A report published last year by the Government Accountability Office highlighted a stark reality, fishery managers are not doing enough to address the realities of climate change. The report found that climate information has been incorporated into less than one-third of fishery management plans. These plans serve as the roadmaps used by regional councils and the National Marine Fisheries Service to manage fisheries – leaving fisheries and the fishermen who work them vulnerable to shifting or declining stocks.

Wherever you look across the United States, the message is clear, climate change affects every aspect of our fishery systems and threatens the communities that rely on them. To meet this challenge, fishermen, managers, scientists and communities must work together to develop adaptive management approaches and technologies that increase the resilience of fisheries to climate change.

Here’s the good news, EDF has already been working with partners to make our fisheries more climate resilient. This work includes identifying solutions and developing tools so that fishery managers and fishermen can adapt to changing oceans.

In partnership with EDF, researchers at the University of California-Santa Barbara studied the management of over 500 fisheries across the United States, focusing on Harvest Control Rules, which are pre-agreed decision rules used to set future fishing opportunities. With this new analysis, the team developed seven recommendations for Harvest Control Rules to increase resiliency while limiting pain for fishermen. These include basing catch limits on stock population size, fine-tuning the models used to determine catch limits, accounting for climate change and using Management Strategy Evaluation to determine which approaches are best for each fishery.

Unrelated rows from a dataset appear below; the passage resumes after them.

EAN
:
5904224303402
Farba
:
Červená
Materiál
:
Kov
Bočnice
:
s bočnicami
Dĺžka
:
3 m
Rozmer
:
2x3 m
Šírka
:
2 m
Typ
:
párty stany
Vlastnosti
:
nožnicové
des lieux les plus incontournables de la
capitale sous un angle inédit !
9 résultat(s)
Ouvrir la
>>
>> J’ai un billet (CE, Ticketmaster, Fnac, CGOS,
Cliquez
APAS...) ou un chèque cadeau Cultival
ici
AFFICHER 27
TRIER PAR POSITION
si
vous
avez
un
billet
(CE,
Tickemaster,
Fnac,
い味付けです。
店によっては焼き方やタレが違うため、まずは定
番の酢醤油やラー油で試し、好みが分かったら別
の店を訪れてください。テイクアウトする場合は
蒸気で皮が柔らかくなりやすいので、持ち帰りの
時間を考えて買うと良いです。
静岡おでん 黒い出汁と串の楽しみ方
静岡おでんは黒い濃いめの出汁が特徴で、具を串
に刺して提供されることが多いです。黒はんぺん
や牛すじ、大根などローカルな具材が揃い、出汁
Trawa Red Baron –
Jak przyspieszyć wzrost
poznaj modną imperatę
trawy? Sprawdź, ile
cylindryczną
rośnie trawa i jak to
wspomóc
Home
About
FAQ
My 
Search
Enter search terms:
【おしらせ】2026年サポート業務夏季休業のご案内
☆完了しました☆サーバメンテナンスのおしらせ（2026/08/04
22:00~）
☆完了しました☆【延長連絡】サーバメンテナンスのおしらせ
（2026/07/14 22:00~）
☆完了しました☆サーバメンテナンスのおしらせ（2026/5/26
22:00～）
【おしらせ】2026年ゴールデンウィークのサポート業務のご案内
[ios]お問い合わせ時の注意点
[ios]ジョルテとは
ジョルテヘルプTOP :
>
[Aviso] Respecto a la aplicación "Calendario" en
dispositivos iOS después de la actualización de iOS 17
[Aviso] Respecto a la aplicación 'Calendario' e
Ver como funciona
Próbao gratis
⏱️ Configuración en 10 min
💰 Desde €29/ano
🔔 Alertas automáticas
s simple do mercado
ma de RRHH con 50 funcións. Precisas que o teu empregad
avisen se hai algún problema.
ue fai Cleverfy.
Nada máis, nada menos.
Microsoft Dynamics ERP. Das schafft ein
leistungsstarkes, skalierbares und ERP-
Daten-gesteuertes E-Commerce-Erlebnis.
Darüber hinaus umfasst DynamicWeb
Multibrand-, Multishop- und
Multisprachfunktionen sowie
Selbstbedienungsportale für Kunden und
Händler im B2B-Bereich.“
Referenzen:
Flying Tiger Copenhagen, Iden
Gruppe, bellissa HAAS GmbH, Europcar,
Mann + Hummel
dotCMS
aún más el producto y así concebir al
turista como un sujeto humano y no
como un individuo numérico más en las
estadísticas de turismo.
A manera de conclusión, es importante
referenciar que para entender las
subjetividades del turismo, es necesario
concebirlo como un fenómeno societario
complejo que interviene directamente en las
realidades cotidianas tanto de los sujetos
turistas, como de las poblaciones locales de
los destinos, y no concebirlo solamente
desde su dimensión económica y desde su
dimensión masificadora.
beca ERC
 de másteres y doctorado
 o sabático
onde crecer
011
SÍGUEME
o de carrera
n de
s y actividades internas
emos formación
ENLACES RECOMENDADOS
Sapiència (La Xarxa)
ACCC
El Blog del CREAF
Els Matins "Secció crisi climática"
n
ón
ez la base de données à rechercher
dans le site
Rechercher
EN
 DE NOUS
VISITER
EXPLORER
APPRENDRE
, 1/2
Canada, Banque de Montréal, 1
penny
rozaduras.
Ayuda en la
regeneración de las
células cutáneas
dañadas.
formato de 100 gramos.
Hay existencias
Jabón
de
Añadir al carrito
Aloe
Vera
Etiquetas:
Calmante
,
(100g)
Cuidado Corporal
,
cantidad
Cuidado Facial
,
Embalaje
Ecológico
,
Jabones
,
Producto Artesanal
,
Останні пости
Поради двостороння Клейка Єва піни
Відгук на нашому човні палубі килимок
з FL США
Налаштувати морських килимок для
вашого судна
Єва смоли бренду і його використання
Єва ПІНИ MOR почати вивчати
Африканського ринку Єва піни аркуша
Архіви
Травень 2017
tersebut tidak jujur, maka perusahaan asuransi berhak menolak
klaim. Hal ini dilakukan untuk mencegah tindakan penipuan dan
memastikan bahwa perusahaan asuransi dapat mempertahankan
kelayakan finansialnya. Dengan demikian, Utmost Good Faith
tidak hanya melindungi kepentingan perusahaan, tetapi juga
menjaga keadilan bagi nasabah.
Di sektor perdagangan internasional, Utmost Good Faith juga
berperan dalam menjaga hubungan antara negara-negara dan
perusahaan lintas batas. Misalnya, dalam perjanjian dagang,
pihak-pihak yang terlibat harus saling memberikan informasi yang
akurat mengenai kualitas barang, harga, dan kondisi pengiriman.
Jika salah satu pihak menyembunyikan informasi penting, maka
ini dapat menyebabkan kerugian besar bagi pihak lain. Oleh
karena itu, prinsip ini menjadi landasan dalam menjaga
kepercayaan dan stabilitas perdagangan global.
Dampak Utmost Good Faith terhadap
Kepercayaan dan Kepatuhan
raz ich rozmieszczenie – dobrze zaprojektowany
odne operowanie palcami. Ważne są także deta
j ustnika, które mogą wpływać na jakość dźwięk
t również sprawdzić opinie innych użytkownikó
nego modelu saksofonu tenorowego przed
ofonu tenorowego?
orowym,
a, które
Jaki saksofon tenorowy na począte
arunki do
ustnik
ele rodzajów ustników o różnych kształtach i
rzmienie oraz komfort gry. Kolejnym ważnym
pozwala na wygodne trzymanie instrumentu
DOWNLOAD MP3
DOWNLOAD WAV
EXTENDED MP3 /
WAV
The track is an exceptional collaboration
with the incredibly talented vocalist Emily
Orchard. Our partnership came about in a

But improving the management and resilience of individual fisheries will only get us so far. Climate change affects the entire ocean, and even the best system for managing blue crabs in the Chesapeake Bay won’t help Mid-Atlantic fishermen if the crabs scuttle north. The United States must prepare to manage shifting stocks’ social and economic effects and adapt to these new realities.

EDF is working with partners and stakeholders to create principles for allocating fishing opportunities in a changing climate. The consensus is that a climate-resilient allocation system considers impacted communities and stakeholders, including equity issues associated with changes in non-target species (such as bycatch); promotes self-management and transparent, inclusive co-management; recognizes historical and traditional dependence and incorporates both scientific research as well as local, traditional and indigenous knowledge; and ensures sustainability and conservation while incorporating adaptability into its regulatory structure.

EDF has developed a resource center for fishery solutions to make these recommendations more accessible for fishery managers and stakeholders. It features tools such as a Climate Vulnerability Assessment that takes a species-by-species look at vulnerability and estimates the potential for species distribution changes as the ocean continues to warm. The toolkit also includes a white paper distilling best practices from across the U.S. for incorporating climate information into management processes. The toolkit also includes a report that describes how technology can help meet the challenges facing fisheries, with practical examples of innovations already addressing specific climate challenges.

Creating more climate-resilient fisheries requires a broad approach with many strategies, tools, and partnerships. But acting now—before climate crises emerge—will help minimize ecological, social and economic impacts. Through ingenuity, adaptability and science-based decision-making, we can reduce the potential for fishery disasters and support thriving fisheries and fishing communities, even in the face of climate change.